Alternatives to payday lending need banks’ support
Faisel Rahman, The Guardian
A recent report on payday lending was released on the same day that Blackpool FC, sponsored by payday lender Wonga.com, topped the Premier League – an irony not lost on those who have watched this sector’s growth.
Payday lending is a small loan (£100-£1,000) advanced until your next payday (usually a month). Charges are fixed as a fee per £100, and loans can generally be extended each month by paying this fee, or can be repaid in full. Users of the service in the UK tend to be earning less than £25k and more than half are under the age of 35.
According to Consumer Focus, which commissioned the report, the number of people using payday loans has quadrupled in the last four years to 1.2 million, with £1bn lent in 2009 alone by around seven major companies. It noted average APRs of 2,500%. If a £100 loan at this rate lasted a year, the annualised cost would be more than £400, on top of the £100 borrowed, but the loan is generally expected to be repaid within a month or two, which might mean a cost of £35 for a 30-day loan.
Fair Finance clients who have relied on payday loans in the past seemed to do so to cover an unexpected bill when they had reached their existing credit or overdraft limit. Although expensive, it is cheaper than a bounced direct debit charge or an unauthorised overdraft fee.
The report reveals that many people find payday loans convenient, with fund transfer almost instantaneous. Users report that they are happy to find a solution to their short-term credit needs that doesn’t involve banks, and can be done without recourse to family and friends.
The report suggests that data from the US finds that access to payday finance helps people to manage short-term credit flows and can stave off financial crisis. It also suggests that banning the service or imposing rate caps in two US states had resulted in more complaints about debt problems and higher rates of bankruptcies.

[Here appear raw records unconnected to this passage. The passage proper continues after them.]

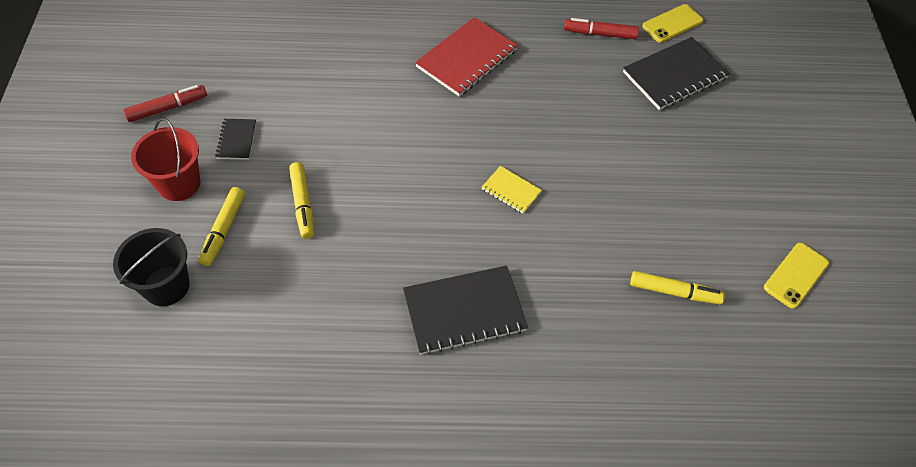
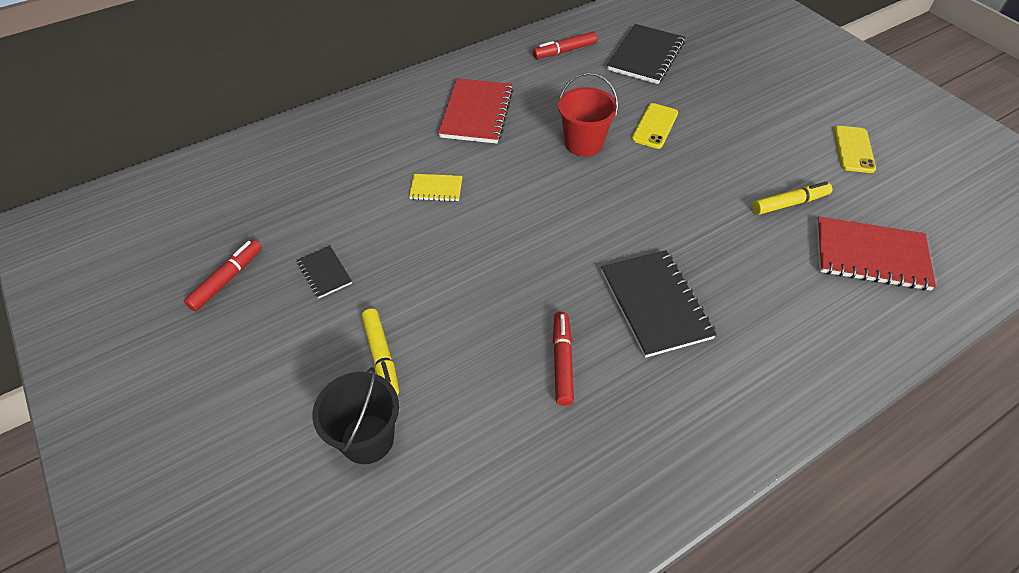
camera: 30 degrees left, 5 degrees down
(179, 184) = (299, 340): red bucket -> red bucket (583, 143)
(303, 204) = (438, 294): yellow marker -> none
(348, 313) = (562, 362): none -> red marker
(464, 311) = (655, 304): black notebook -> black notebook turned 60 degrees counterclockwise
(511, 191) = (604, 193): yellow notebook -> yellow notebook (436, 189)
(672, 24) = (610, 22): yellow phone -> yellow phone (655, 126)
(704, 383) = (870, 256): none -> red notebook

While the report rightly points out that payday lending has a high cost, it also notes that most clients are repeat borrowers. Payday lenders rarely make much profit from their first loan; the business is driven by repeat clients.
People who use payday loans as a one-off or repay a loan within a month generally have positive experiences of the service. But those who roll over – or extend – the loan, rapidly find the costs spiralling and becoming potentially unsustainable. Most often, it is low-income users who roll over their loans, or end up taking multiple loans. In the US, evidence has shown that people who take more than 10 payday loans or rollovers in a year (the equivalent of five in the UK due to longer loan terms) are in serious financial difficulty.
The report makes recommendations to better protect users. It suggests limiting the number of loans or rollovers to five per household per year, limiting the number of months a loan can be deferred for, limiting the value of repeat loans, encouraging data sharing between lenders and introducing affordability checks. These are all sensible options that have so far received limited response from the industry.
There is growing evidence in the US of partnerships between banks and non-profit lenders reducing people’s dependence on payday lenders. But UK banks have so far refused to engage with credit unions and community finance initiatives to tackle the problem, and continue to deny credit to people on the margins.
Sadly, while bank charges remain punitive and non-profit alternatives small scale, there are few viable alternatives to payday lenders. I wonder how many billions more will be lent before the end of the football season?